Steps are important. First, the chickpeas are placed in the food processor with the spices, then the lemon juice is added. This two-step process, along with adding the lemon juice and cooking water in a slow, steady steam instead of dumping them together with the chickpeas, produces a smoother puree.

Mixing the tahini and olive oil together then drizzling into the puree prevents the emulsion from breaking.

• • •

Homemade snacks such as trail mixes or energy bars are easy to make.

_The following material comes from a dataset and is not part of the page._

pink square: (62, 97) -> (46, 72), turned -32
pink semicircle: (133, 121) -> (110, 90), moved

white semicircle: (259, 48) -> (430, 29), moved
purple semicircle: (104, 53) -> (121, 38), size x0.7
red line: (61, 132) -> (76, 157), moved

Hopefully, keiki will eat them and not be tempted to go to a convenience store and purchase unhealthy snacks instead.

Cereal Trail Mix

From: Eating Well

Serves: 1

1/4 cup Cheerios

1 tablespoon pumpkin seeds

2 teaspoons raisins

2 teaspoons dark chocolate chips

Combine and place in a resealable bag.

Eating Well Energy Bars

Makes: 12 bars

1 cup lightly salted dry roasted peanuts, coarsely chopped

1/2 cup crispy brown rice cereal

1/2 cup old-fashioned or quick-cooking rolled oats

1/3 cup raw pumpkin or sunflower seeds

1/4 cup dried blueberries

6 dried apricots, diced

3 tablespoons mini chocolate chips

5 tablespoons brown rice syrup

Preheat oven to 325 degrees. Line the bottom and side of an 8-inch square baking pan with foil and coat with cooking spray.

Combine all ingredients except the syrup in a large bowl. Drizzle the syrup and gently stir until thoroughly combined. Spread in the prepared pan.

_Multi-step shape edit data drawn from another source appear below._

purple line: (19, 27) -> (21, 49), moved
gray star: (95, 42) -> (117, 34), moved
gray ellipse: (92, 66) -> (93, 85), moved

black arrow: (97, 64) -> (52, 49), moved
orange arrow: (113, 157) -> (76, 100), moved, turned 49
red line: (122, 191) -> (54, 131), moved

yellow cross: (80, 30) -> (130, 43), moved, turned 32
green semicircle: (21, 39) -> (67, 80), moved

Coat another piece of foil with cooking spray and place on the bar mixture, sprayed-on side.

Place another pan on top and press firmly to compress the mixture. (Pressing before baking helps the bars hold together after baking.)

Remove top pan and top foil. Bake until just beginning to run golden brown at the edges, 20-24 minutes. (30-35 minutes if using glass pan.)

• • •

Happy Mother’s Day on Sunday to all the mothers!

If you plan to take your mother out to lunch or dinner, please make reservations. Mother’s Day is one of the busiest for most restaurants.